→ SET OF TASKS:
- A) Extract from the article on the presacral fascia the passage starting with "The presacral fascia lines" and going on through "and hypogastric nerves.", copying it word for word.
- B) List each identifier given in the article on the presacral fascia, together with its value.
- C) Carry on the article on the presacral fascia, beginning right after its final sentence.
**** EXTRACT ****
Details
- Synonyms: posterior part of pelvic parietal fascia

Identifiers
- Latin: fascia presacralis
- TA98: A04.5.03.018
- TA2: 2441
- FMA: 76764

= Presacral fascia =

Connective tissue lining the sacrum

The presacral fascia lines the anterior aspect of the sacrum, enclosing the sacral vessels and nerves. It continues anteriorly as the pelvic parietal fascia, covering the entire pelvic cavity.

The presacral fascia is limited postero-inferiorly, as it fuses with the mesorectal fascia, lying above the levator ani muscle, at the level of the anorectal junction. These two fascias have been erroneously confused, though they are in fact, separate anatomical entities. The colloquial term, among colo-rectal surgeons, for this inter-fascial plane, is known as the holy plane of dissection, coined by Bill Heald. During rectal surgery and mesorectum excision, dissection along the avascular alveolar plane between these two fascias, facilitates a straightforward dissection and preserves the sacral vessels and hypogastric nerves.

Waldeyer's fascia (a.k.a. rectosacral fascia) originates from the presacral parietal fascia at the S2 to S4 level fusing with the rectal visceral fascia at the posterior aspect of the rectum. Waldeyer's fascia divides the retrorectal space into a superior and inferior compartments.
**** EXCERPTED DATA ****
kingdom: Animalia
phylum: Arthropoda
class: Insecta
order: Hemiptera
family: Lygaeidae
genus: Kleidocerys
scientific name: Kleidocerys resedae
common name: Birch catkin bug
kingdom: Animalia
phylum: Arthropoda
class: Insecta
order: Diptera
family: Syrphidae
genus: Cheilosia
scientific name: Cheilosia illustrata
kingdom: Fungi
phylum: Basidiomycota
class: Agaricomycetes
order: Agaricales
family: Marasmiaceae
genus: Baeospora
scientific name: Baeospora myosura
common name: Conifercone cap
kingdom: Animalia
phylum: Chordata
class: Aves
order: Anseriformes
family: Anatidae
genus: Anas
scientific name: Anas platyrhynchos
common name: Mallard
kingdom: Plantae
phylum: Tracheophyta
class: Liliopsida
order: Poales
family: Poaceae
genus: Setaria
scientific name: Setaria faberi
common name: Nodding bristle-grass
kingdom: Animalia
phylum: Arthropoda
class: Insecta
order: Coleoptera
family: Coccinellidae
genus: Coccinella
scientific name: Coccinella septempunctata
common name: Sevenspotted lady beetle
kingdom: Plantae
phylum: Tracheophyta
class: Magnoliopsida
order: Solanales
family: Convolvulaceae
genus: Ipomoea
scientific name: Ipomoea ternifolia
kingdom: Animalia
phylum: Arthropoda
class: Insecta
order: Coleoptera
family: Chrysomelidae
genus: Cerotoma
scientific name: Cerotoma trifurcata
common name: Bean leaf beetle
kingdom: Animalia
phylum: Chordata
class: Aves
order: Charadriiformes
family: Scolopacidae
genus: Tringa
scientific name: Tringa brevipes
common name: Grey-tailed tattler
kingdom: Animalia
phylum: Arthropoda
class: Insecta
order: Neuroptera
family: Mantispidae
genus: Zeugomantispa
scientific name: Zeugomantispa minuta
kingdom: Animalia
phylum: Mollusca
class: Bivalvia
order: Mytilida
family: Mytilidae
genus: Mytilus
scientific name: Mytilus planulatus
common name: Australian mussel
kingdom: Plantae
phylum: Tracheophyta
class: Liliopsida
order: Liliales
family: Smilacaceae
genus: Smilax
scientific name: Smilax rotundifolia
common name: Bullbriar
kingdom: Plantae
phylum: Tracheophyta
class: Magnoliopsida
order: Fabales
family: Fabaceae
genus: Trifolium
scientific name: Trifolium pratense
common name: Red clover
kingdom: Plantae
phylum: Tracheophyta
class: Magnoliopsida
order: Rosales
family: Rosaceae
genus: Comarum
****
→ OUTPUTS BY TASK:
- A)
The presacral fascia lines the anterior aspect of the sacrum, enclosing the sacral vessels and nerves. It continues anteriorly as the pelvic parietal fascia, covering the entire pelvic cavity.

The presacral fascia is limited postero-inferiorly, as it fuses with the mesorectal fascia, lying above the levator ani muscle, at the level of the anorectal junction. These two fascias have been erroneously confused, though they are in fact, separate anatomical entities. The colloquial term, among colo-rectal surgeons, for this inter-fascial plane, is known as the holy plane of dissection, coined by Bill Heald. During rectal surgery and mesorectum excision, dissection along the avascular alveolar plane between these two fascias, facilitates a straightforward dissection and preserves the sacral vessels and hypogastric nerves.

- B)
Latin: fascia presacralis
TA98: A04.5.03.018
TA2: 2441
FMA: 76764

- C)
Identification and preservation of the presacral fascia is of fundamental importance in preventing complications and reducing local recurrences of rectal cancer. Hence attention to this anatomy is essential in contemporary rectal surgery.

==History==
The mesorectal fascia, also known as the fascia propria or the pelvic visceral fascia, has been originally described as the fascia recti in Waldeyer's publication, Das Becken. Fascia recti is also a term commonly used among French surgeons to describe the mesorectal fascia. Confusingly, fascia recti is described in some anatomy books, referring to the fascia of the rectus abdominis muscle.